Diana didn’t argue with him.
If she had, it would have allowed him to press his case that she needed to give it all up. Flora’s broken voice haunted him. As did the fear in Blanca’s eyes.
And the man who’d put that terror there wanted something Diana possessed.
“Your comrades dangled you like bait in front of Costa,” Ian hissed. “Why would an organization bent on saving lives consider yours any less worthy of protection?”
Her mouth curled in a protest, but as he glowered at her, she wordlessly shook her head.
The carriage pulled up to the pier. When Diana placed her hand on the carriage door, Ian stopped her. “Who asked us to put so many people in danger? You trusted me as your partner tonight. Trust me with this. Please.”
“When the cargo has left harbor safely, I’ll tell you what I can,” she replied slowly. “And you’ll tell me what you’ve been holding back about the other factions vying for the necklace.”
The blast of the ship’s horn forced him to open the door. They alighted, and he was relieved to see Birdie escorting Flora and Blanca to the Ever Hart. But before any of them had made it up the gangplank, a commotion arose further down the dock.
Next to the ship’s mooring, a small boat had taken on enough water, it was listing. Several women stood with their skirts dripping wet on the pier.
Diana ran, with Ian on her heels. At their approach, a tall woman directing the group stood protectively before the others. There was something about her silhouette that made Ian’s blood freeze.
As she stepped into the lamplight, familiar red curls cascaded down her back.
Ian blinked. It was possible he’d fallen asleep in the coach and was sleepwalking through some nightmare. With the mists rolling around them and the full moon overhead and Diana hovering out of his reach, he felt very much as if he’d lost touch with reality.
It was the best explanation he could gather for the apparition that stood before him.
“Diana! Thank God it’s you.”
The specter’s voice made Ian shudder with horror and disbelief.
When Diana threw her arms around the ghost, he stifled a cry.
“We’re all right, Di. There was a leak in the skiff. Only a few of us got wet.”

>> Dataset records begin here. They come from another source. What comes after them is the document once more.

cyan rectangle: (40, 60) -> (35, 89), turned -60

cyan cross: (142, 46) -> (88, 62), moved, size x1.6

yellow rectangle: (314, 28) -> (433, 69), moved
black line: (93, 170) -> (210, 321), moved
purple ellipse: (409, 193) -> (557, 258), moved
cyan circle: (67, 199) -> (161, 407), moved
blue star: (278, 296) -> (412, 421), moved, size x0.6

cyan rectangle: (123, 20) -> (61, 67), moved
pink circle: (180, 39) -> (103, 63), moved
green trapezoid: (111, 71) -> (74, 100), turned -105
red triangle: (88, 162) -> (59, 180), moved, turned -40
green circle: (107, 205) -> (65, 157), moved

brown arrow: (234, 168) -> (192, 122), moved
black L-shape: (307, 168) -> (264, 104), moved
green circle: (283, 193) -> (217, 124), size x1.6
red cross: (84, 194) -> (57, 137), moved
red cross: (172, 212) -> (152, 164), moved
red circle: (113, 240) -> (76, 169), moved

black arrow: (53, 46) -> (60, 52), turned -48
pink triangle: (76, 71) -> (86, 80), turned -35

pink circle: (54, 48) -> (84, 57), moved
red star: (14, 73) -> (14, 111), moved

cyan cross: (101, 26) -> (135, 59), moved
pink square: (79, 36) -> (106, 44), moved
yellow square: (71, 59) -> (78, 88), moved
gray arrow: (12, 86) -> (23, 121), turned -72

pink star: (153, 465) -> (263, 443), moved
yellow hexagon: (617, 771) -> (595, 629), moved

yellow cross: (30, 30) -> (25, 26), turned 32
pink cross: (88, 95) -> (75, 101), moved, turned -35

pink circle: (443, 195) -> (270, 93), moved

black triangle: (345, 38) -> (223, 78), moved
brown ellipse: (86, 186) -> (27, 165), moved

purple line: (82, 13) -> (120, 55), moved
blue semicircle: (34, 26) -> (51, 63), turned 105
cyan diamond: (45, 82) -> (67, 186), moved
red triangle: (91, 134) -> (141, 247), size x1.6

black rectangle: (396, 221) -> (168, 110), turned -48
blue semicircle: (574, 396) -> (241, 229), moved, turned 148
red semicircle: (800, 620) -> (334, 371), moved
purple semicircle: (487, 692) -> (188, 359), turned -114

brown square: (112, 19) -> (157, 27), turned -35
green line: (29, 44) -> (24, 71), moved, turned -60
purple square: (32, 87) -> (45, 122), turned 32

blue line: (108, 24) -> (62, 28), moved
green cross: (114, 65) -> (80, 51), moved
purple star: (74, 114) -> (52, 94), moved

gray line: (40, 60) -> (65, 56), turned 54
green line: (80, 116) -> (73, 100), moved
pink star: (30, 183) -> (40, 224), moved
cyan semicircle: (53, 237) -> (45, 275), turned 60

Diana made a garbled noise, and the tears in her eyes gave Ian the courage to approach and make certain that he wasn’t hallucinating.
“Beatrix?”
His voice was hoarse and threatening, which made the other women retreat from him.
“Jesus Christ, Beatrix Wilde, is that actually you?”
Before Beatrix could dart out from Diana’s embrace, Ian snagged her by the arm and pulled her into the lamplight.
And when he saw for certain what his mind told him was impossible, he barked a strangled laugh. “You have some bloody gall standing here, alive and well, while my oldest friend—one of the few truly decent men I have ever known—has mourned your death for eight years.”
Diana wedged herself in between them. “Ian, not here.”
Birdie’s shrieking whistle sounded.
“The passengers must board.” Diana’s voice climbed. “There’s no time to waste. Costa is on our trail.”
Ian’s glare shifted from Beatrix to Diana. “I’ll call for the harbor watch myself if you don’t tell me exactly what this is all about.”